─── DOCUMENT EXTRACT

THE RESPONDENT DID NOT APPEAR AND WAS NOT REPRESENTED

Judgment

Lord Justice Hooper:

1.

Following refusal on paper by Richards LJ, the appellant makes an oral application for permission to appeal. Permission to appeal had already been refused by the AIT. The decision said to contain an error of law is that of Immigration Judge Griffin, who heard the appellant’s appeal on 14 September 2006 and prepared his determination and reasons six days later. It was submitted to the AIT that Immigration Judge Griffin’s determination showed an error of law and that submission was rejected by Immigration Judge Ward in April 2007, having heard from Miss Phelan who has been counsel for the appellant throughout.

2.

In order to succeed, she has to show that there is a real prospect of an appeal succeeding; she needs to show that there is an arguable error of law contained in the decision of Immigration Judge Griffin, albeit not accepted by the AIT and by Richards LJ.

3.

──────
─── DATA SEGMENT

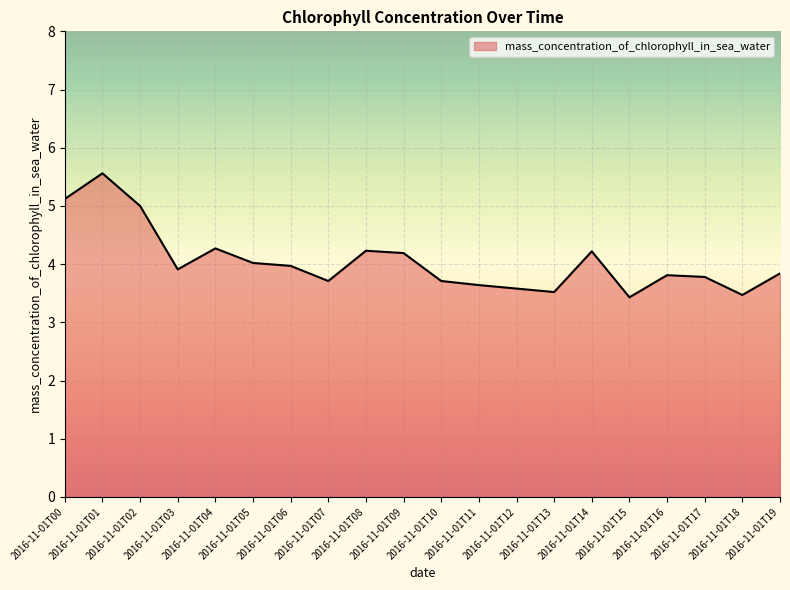

How many distinct data groups are displayed?

1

──────

WORK TO COMPLETE: Please copy the stretch of the judgment from "Following refusal on" through "by Richards LJ." word for word.

EXERCISE OUTPUT:
Following refusal on paper by Richards LJ, the appellant makes an oral application for permission to appeal. Permission to appeal had already been refused by the AIT. The decision said to contain an error of law is that of Immigration Judge Griffin, who heard the appellant’s appeal on 14 September 2006 and prepared his determination and reasons six days later. It was submitted to the AIT that Immigration Judge Griffin’s determination showed an error of law and that submission was rejected by Immigration Judge Ward in April 2007, having heard from Miss Phelan who has been counsel for the appellant throughout.

2.

In order to succeed, she has to show that there is a real prospect of an appeal succeeding; she needs to show that there is an arguable error of law contained in the decision of Immigration Judge Griffin, albeit not accepted by the AIT and by Richards LJ.